“小心——”
江鱗葉解下大氅,罩在沈今宛身上,將不斷撲閃的蛾子隔絕開來,扯著她奔出暗室。
絮影早已從棺材裏爬出,又大步跟上他們。
砰——
石門被一把關上,蛾子也被阻擋在暗室之中。江鱗葉站在門前,用力拍打身上的髒物,眉頭緊皺。
“你沒事吧!”沈今宛摘下大氅,朝他過去。
江鱗葉最討厭蟲蟻,夏日裏的四角都要用艾草菖蒲熏上好幾遍才肯就寢。卻在那樣的環境下將自己的大氅脫下給她,倒是令她沒有想到。
“無妨。”他嘴上說著無事,可眉頭卻一點都沒有放鬆。
一旁絮影氣喘籲籲地扶著石牆,麵色鐵青。
想到方才棺材裏的情景,胃裏便翻江倒海的厲害,更別提自己身上沾染上的臭氣,將他熏得睜不開眼。

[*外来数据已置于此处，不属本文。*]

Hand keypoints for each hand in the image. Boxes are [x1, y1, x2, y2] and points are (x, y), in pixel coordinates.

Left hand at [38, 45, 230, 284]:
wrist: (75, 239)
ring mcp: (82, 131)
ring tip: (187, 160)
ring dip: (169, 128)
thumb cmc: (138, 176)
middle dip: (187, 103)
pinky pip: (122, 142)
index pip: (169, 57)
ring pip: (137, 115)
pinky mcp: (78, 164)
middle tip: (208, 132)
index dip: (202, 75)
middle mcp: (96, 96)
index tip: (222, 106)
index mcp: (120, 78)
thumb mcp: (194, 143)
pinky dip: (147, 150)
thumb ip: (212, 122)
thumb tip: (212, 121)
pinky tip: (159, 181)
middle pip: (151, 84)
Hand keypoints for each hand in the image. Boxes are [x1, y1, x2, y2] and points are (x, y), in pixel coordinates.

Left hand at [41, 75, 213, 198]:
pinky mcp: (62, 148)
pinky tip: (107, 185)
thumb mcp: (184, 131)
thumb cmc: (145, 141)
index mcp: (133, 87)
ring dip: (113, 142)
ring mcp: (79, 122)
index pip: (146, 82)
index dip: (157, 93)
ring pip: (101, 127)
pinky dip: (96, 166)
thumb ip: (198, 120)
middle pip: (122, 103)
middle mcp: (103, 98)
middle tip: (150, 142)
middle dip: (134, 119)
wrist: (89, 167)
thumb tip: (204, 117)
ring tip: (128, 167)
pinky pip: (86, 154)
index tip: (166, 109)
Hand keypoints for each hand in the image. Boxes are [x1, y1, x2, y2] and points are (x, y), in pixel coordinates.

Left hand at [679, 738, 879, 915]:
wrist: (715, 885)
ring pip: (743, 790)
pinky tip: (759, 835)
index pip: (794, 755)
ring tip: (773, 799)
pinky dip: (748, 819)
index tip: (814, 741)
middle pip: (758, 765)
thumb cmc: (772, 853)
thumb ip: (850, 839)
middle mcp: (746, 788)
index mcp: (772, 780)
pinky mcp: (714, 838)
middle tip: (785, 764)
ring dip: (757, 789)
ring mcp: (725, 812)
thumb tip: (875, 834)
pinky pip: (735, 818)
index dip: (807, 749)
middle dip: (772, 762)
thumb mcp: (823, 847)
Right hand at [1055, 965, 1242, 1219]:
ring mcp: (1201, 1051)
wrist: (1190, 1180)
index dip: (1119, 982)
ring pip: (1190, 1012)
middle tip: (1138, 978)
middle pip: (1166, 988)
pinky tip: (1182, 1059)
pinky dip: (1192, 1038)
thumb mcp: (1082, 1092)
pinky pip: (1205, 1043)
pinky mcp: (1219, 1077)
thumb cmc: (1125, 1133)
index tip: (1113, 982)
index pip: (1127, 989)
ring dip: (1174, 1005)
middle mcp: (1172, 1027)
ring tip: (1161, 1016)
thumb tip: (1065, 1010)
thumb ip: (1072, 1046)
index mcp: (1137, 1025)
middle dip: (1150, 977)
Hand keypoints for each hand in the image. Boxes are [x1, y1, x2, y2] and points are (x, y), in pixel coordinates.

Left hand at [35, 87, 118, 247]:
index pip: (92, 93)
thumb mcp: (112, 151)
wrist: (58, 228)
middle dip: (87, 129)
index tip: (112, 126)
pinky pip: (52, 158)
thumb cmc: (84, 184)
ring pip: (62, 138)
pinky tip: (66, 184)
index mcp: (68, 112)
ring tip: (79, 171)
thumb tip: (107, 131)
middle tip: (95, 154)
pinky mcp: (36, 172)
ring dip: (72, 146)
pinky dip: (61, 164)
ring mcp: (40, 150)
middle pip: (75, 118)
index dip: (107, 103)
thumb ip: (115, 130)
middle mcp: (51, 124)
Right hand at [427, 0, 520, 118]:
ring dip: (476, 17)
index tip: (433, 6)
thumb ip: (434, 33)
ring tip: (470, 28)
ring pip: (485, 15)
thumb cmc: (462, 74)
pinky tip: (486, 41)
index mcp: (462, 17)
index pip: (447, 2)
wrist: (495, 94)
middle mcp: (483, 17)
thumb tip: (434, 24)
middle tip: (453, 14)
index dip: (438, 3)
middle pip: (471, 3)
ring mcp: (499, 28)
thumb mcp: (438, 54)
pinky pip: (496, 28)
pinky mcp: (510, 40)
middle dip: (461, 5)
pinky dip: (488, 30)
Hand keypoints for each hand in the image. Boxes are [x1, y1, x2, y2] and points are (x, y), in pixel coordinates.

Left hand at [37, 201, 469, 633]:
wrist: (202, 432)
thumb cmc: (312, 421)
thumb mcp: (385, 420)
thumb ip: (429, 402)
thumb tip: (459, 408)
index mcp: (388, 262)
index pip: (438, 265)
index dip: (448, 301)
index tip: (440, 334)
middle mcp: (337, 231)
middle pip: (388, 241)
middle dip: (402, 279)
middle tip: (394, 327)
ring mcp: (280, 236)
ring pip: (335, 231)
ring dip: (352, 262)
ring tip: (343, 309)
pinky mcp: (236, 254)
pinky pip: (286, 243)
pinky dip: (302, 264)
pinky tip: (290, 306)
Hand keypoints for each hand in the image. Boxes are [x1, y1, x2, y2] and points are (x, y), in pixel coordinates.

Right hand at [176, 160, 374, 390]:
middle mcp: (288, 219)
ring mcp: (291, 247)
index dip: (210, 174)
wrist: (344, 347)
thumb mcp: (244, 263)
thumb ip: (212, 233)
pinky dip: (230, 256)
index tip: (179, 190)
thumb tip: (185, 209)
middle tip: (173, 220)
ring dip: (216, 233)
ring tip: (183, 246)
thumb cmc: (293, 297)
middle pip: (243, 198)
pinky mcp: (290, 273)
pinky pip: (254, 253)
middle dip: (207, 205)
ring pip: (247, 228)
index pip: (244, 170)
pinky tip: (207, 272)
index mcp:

待三人都從方才的情形裏抽出神來,暗室裏已經沒了動靜。
沈今宛上前用短刀撬開門縫,看見暗室裏滿地的白蛾屍體,已不剩幾隻還在撲騰。中央的棺槨依舊好端端地擺著,像是不曾被人動過似的。
“絮影——”她壓低聲音喚了一句,生怕將裏頭亂縱的活物驚動。
扶著牆幹嘔的男人已經能穩當地站住身子,這才抬起半耷拉的腦袋,應了一聲,看樣子被嚇得不輕。
“那棺材裏是什麽?”少女疑惑道。
絮影作為暗衛統領,又跟隨阿佑已久,什麽樣的刑法沒瞧見過,什麽樣的死相沒遇到過。沒理由隻開一具棺槨就嚇得失了魂。
不由得讓她更加好奇裏頭有什麽。
絮影閉上眼深吸一口氣:“是人,一個被開膛破肚的人........”
“白花花的腸子與蛆蟲纏在一起,整個棺槨裏全部都是蛆蟲.....”他不敢睜開眼,生怕自己還在裏頭,這樣的情形,隻看一次就足夠震撼。